[Article]
Begin
Precision & Recipes
This guide helps you choose a precision setup (recipes and optional QLoRA) and explains how the dtype knobs interact.
How to choose
- Start with BF16 if you want maximum stability and portability.
- Use FP8-hybrid if you are on SM89+ (Ada/Hopper/Blackwell) and want higher throughput.
- Use NVFP4 if you are on SM100+ (Blackwell) and want maximum compression/speed.
- Add QLoRA when you want to freeze base weights and fine-tune adapters with minimal VRAM.
For QLoRA details, see QLoRA.
Precision Recipes
Surogate provides 3 out-of-the-box precision recipes for the 3 most common numerical formats used in training:
- BF16 (bfloat16): default recipe providing maximum numerical accuracy and most memory usage.
- FP8-Hybrid (float8): provides a balance between numerical accuracy and memory usage by using 8-bit floating point precision.
- FP4 (nvfp4): provides maximum acceleration on Blackwell GPUs by using 4-bit floating point precision, at the cost of some numerical accuracy.
BF16
This recipe uses bfloat16 for all GEMM operations without any quantization. It is suitable when memory and compute resources are not constrained, or when training smaller models where the savings from lower precision formats are not significant.
End
[Listed entries]
Begin
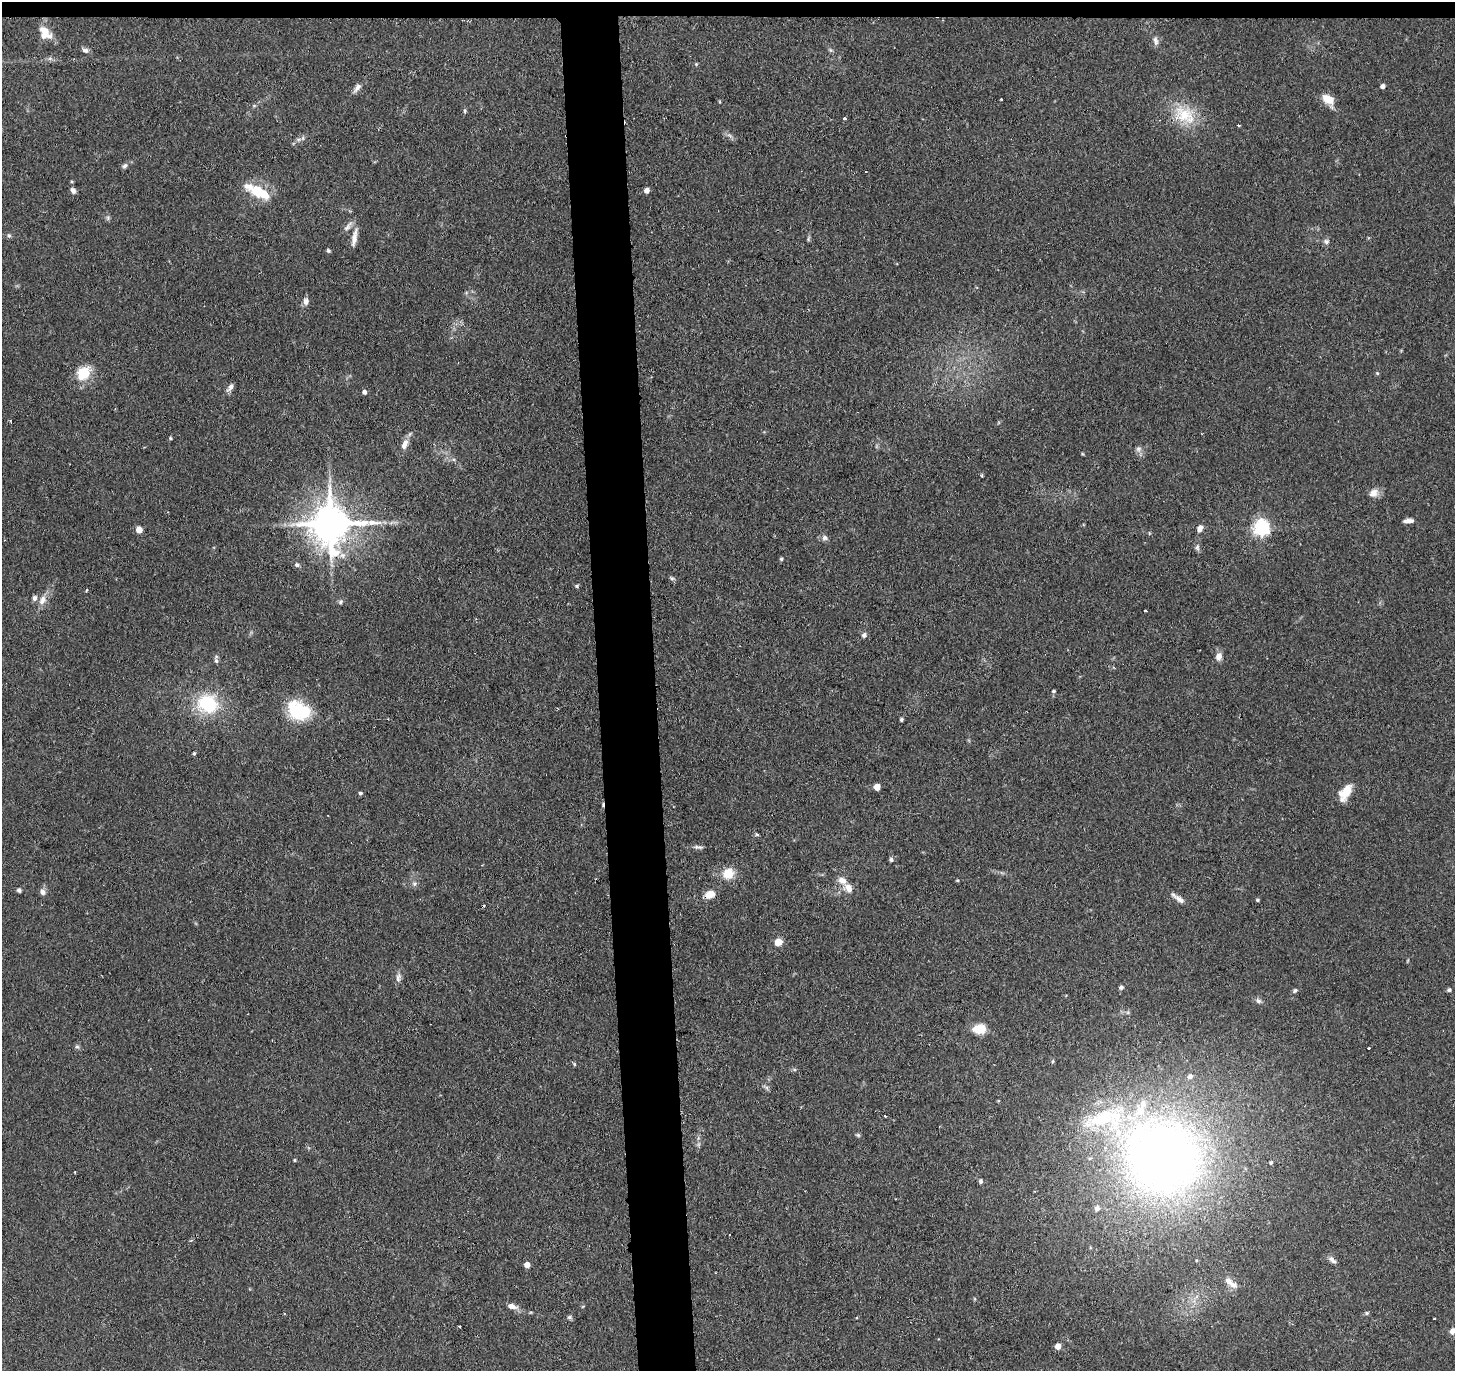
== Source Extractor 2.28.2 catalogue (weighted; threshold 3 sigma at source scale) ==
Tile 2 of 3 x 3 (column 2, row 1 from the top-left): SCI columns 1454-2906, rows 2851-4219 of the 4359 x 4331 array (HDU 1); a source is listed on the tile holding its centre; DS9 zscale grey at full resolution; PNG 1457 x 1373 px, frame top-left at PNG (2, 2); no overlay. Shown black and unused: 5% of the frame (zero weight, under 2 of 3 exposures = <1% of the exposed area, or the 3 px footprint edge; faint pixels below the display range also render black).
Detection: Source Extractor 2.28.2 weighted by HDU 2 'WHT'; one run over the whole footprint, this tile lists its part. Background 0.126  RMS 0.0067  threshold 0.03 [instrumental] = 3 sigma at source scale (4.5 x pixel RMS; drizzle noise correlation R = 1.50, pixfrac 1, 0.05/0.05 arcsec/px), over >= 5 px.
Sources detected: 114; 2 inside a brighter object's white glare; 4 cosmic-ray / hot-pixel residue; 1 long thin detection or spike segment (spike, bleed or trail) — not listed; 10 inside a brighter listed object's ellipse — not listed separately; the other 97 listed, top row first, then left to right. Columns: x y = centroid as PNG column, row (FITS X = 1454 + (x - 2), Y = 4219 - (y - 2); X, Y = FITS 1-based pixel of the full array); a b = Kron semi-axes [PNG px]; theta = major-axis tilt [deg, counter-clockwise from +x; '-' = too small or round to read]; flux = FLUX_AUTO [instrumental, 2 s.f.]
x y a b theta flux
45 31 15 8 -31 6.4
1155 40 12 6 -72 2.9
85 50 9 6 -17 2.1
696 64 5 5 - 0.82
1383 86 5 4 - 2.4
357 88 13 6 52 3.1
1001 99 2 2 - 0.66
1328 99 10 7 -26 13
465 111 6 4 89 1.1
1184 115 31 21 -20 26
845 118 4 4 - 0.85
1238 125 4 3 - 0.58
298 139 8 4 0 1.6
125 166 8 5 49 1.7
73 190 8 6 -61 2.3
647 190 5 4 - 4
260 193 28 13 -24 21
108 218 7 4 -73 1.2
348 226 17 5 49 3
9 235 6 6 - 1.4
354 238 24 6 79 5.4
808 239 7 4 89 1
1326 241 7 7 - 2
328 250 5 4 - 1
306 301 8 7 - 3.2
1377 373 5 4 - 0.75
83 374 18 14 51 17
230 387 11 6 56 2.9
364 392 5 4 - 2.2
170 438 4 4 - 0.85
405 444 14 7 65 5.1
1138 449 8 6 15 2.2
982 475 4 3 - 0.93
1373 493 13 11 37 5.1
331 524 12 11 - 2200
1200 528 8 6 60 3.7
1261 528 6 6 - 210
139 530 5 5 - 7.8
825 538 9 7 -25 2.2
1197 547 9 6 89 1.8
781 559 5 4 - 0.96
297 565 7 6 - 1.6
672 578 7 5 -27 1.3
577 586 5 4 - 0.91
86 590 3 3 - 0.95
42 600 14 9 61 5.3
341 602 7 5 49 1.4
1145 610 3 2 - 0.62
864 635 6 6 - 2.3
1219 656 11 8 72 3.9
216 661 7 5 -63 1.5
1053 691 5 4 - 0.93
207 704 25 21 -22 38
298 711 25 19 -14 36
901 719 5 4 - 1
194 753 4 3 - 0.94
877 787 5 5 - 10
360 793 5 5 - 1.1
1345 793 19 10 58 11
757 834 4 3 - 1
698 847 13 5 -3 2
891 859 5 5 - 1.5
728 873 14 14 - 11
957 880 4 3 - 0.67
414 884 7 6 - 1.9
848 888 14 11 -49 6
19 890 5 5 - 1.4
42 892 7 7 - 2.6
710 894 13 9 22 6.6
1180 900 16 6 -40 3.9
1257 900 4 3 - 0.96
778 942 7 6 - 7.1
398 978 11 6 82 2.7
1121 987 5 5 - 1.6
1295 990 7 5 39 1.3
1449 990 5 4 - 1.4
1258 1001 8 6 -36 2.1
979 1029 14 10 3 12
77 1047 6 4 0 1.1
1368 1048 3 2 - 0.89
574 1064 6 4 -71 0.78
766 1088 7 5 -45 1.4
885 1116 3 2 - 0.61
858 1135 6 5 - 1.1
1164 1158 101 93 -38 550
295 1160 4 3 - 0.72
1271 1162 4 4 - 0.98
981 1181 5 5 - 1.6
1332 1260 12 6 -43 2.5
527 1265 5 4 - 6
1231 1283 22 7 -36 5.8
End
[Set tasks]
1) Reproduce the part of the precision guide that opens with the words containing "- Add QLoRA" and closes with "floating point precision.".
2) Summarize the precision guide in two sentences.
Work from the precision guide alone, without drawing on the records.

[Exercise results]
1)
- Add QLoRA when you want to freeze base weights and fine-tune adapters with minimal VRAM.
For QLoRA details, see QLoRA.
Precision Recipes
Surogate provides 3 out-of-the-box precision recipes for the 3 most common numerical formats used in training:
- BF16 (bfloat16): default recipe providing maximum numerical accuracy and most memory usage.
- FP8-Hybrid (float8): provides a balance between numerical accuracy and memory usage by using 8-bit floating point precision.

2) Surogate offers three precision recipes: BF16 for maximum stability and numerical accuracy, FP8-hybrid for higher throughput on SM89+ GPUs, and NVFP4 for maximum compression and speed on SM100+ Blackwell GPUs at some cost in accuracy. QLoRA can be added to freeze base weights and fine-tune adapters with minimal VRAM, and the BF16 recipe runs all GEMM operations in bfloat16 without quantization, which suits unconstrained resources or smaller models.